_Excerpted text_.
Having been so stimulated by our visit to Charles Dowding's
no dig garden, a visit to the student gardens at Kew botanical gardens and a
discussion with an organic farmer at the Alresford show, all within the space
of a week, we have decided to try a little experiment with four green cover crops or manures this
autumn at Highbridge Community Farm.
These beds are 6ft (180 cm) wide with a 1 ft (30 cm) path of wood chip between the beds. Each bed has been sown with a different cover crop |
Ideally a green cover crop for winter use must germinate in
the late summer or early autumn after a crop has been removed, grow as much as
possible during the autumn, covering the ground to suppress other weeds from
growing, and then provide biomass for later composting. The leaves reduce soil
erosion from run off and wind. The roots of the green manure plants bind the
soil together, feed the mycorrhiza, and draw up nutrients which otherwise might
be leached deeper into the soil by the rains. Ideally too, a green manure
should be cheap to buy and, for economy, it should set seed that's easy to save.

_Stated goal a_.
Could you write out the records exactly, from their first line up to and including the line with "10: (147, 246)"?

_Material to process_.
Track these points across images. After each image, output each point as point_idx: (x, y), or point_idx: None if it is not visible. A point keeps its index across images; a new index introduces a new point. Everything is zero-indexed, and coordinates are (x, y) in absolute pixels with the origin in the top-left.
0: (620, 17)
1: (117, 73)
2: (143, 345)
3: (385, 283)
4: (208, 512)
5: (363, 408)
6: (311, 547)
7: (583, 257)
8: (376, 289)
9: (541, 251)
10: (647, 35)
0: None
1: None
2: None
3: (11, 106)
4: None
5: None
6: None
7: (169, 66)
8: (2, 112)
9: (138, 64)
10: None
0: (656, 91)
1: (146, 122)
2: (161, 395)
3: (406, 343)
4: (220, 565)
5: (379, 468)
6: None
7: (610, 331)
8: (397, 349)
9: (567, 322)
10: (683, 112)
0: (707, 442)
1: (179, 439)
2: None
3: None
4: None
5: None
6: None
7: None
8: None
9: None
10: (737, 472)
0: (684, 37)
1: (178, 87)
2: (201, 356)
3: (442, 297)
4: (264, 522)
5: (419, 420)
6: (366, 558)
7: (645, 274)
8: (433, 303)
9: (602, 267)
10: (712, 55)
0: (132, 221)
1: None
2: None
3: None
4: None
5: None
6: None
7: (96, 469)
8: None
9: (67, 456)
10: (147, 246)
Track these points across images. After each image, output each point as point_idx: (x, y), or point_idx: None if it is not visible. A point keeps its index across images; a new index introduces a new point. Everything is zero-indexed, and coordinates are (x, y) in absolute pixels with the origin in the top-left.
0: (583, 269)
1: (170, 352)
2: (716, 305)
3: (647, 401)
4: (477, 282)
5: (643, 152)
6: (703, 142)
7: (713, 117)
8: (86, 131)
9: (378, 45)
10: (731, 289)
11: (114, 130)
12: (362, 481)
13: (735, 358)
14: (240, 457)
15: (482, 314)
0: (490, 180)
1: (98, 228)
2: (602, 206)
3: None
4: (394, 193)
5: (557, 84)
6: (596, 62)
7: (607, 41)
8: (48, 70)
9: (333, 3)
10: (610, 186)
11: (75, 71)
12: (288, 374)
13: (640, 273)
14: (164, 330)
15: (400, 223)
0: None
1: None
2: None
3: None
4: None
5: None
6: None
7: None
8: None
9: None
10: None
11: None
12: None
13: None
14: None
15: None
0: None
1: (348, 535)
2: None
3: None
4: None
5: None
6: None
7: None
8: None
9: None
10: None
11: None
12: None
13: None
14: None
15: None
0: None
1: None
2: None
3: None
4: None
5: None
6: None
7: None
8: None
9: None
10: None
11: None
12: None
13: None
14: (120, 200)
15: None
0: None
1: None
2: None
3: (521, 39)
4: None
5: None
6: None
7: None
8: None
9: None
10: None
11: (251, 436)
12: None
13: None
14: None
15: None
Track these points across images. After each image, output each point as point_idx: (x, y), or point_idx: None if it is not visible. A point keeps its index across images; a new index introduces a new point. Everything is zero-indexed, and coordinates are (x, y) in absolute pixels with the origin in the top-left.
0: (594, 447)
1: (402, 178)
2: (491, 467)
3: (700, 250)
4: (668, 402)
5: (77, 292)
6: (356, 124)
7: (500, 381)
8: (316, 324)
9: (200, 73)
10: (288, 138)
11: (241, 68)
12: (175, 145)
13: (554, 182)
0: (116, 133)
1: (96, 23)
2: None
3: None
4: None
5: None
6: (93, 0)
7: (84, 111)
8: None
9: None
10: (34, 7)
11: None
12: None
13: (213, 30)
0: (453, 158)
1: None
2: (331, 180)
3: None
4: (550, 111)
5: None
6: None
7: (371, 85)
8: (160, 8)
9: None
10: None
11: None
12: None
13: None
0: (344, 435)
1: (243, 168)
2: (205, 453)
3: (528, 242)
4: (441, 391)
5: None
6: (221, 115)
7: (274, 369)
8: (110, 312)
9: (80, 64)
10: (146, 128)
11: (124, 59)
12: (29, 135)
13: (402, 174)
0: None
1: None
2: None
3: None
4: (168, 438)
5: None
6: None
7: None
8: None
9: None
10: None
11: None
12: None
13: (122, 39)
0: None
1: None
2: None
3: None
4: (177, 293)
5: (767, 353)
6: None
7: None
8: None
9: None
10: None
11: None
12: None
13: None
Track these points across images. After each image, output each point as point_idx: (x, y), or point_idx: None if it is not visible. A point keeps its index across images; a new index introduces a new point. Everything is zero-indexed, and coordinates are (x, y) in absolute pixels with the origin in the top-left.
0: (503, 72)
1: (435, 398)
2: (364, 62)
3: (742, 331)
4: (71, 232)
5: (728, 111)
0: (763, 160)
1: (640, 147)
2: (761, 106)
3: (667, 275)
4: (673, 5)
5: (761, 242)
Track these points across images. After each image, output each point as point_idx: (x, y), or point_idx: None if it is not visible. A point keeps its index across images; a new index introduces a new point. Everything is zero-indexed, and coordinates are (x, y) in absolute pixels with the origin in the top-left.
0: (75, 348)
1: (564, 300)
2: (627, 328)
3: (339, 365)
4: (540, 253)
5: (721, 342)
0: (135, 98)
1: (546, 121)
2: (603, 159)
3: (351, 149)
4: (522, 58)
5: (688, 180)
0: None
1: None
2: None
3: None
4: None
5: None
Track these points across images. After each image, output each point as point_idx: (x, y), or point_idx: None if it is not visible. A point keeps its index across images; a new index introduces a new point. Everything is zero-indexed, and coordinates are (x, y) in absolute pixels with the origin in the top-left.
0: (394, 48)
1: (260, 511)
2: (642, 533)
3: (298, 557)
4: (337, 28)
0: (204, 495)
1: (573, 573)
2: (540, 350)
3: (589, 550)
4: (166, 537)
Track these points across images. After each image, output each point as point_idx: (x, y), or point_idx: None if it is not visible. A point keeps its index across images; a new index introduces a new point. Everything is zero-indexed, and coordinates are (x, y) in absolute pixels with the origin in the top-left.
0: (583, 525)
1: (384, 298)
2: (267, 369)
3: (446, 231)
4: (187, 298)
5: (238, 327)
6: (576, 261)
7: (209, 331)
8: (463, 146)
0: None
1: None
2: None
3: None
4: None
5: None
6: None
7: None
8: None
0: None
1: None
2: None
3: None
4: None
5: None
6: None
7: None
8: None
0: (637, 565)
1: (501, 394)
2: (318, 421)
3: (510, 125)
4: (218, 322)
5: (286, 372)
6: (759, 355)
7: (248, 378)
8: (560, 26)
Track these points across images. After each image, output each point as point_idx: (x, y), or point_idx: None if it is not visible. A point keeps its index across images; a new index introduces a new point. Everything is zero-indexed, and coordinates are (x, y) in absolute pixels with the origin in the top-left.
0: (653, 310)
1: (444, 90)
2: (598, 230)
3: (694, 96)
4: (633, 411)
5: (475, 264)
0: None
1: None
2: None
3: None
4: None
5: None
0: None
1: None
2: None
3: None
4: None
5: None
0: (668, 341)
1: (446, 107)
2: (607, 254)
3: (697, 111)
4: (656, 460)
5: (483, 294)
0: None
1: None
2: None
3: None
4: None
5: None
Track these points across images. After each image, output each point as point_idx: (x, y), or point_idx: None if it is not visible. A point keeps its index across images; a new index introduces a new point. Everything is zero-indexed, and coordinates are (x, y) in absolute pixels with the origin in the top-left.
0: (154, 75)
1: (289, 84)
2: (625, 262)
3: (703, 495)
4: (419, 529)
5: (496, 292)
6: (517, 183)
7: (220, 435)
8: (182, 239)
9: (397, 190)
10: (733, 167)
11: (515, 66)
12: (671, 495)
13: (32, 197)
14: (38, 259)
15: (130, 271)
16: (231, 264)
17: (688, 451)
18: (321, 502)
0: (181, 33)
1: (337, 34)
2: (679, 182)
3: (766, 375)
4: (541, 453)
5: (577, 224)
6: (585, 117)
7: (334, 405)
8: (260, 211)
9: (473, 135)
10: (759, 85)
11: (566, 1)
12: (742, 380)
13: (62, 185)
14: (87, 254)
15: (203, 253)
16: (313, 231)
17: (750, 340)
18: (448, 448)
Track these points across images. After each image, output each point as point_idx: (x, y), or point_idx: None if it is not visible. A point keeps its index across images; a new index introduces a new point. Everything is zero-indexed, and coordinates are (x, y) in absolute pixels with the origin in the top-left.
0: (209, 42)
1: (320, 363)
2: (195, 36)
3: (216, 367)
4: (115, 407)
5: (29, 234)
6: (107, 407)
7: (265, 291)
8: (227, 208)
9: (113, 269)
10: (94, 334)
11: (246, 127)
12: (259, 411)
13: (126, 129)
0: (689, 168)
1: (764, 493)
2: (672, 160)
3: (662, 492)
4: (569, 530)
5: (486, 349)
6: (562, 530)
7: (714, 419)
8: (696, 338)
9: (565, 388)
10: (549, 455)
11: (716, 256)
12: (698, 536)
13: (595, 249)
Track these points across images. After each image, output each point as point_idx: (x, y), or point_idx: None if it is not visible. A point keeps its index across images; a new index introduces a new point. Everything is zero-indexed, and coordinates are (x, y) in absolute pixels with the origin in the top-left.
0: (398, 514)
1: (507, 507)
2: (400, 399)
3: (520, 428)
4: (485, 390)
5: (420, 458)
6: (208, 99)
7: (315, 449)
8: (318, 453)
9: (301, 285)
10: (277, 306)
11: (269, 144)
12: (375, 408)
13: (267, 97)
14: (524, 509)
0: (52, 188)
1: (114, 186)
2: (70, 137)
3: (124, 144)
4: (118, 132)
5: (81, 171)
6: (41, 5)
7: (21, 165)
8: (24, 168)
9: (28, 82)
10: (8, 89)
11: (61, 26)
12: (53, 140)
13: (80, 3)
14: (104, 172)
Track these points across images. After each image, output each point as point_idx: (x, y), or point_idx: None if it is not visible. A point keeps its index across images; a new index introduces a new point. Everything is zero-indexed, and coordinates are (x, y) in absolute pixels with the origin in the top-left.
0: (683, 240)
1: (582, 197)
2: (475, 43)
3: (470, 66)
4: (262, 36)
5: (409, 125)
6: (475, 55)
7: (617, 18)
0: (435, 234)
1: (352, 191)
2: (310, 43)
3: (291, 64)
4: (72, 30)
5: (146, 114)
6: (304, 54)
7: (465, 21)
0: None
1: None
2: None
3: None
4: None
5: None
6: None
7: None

_Stated goal b_.
In the cover crop piece, rewrite the paragraph beginning "Ideally a green cover crop for winter use" as a short bulleted list that keeps its main facts.

_Written response a_.
Track these points across images. After each image, output each point as point_idx: (x, y), or point_idx: None if it is not visible. A point keeps its index across images; a new index introduces a new point. Everything is zero-indexed, and coordinates are (x, y) in absolute pixels with the origin in the top-left.
0: (620, 17)
1: (117, 73)
2: (143, 345)
3: (385, 283)
4: (208, 512)
5: (363, 408)
6: (311, 547)
7: (583, 257)
8: (376, 289)
9: (541, 251)
10: (647, 35)
0: None
1: None
2: None
3: (11, 106)
4: None
5: None
6: None
7: (169, 66)
8: (2, 112)
9: (138, 64)
10: None
0: (656, 91)
1: (146, 122)
2: (161, 395)
3: (406, 343)
4: (220, 565)
5: (379, 468)
6: None
7: (610, 331)
8: (397, 349)
9: (567, 322)
10: (683, 112)
0: (707, 442)
1: (179, 439)
2: None
3: None
4: None
5: None
6: None
7: None
8: None
9: None
10: (737, 472)
0: (684, 37)
1: (178, 87)
2: (201, 356)
3: (442, 297)
4: (264, 522)
5: (419, 420)
6: (366, 558)
7: (645, 274)
8: (433, 303)
9: (602, 267)
10: (712, 55)
0: (132, 221)
1: None
2: None
3: None
4: None
5: None
6: None
7: (96, 469)
8: None
9: (67, 456)
10: (147, 246)

_Written response b_.
- Germinates in late summer or early autumn after a crop has been removed
- Grows as much as possible during autumn and covers the ground to suppress other weeds
- Then provides biomass for later composting
- Its leaves reduce soil erosion from run off and wind
- Its roots bind the soil, feed the mycorrhiza and draw up nutrients that the rains might otherwise leach deeper into the soil
- Is cheap to buy and sets seed that is easy to save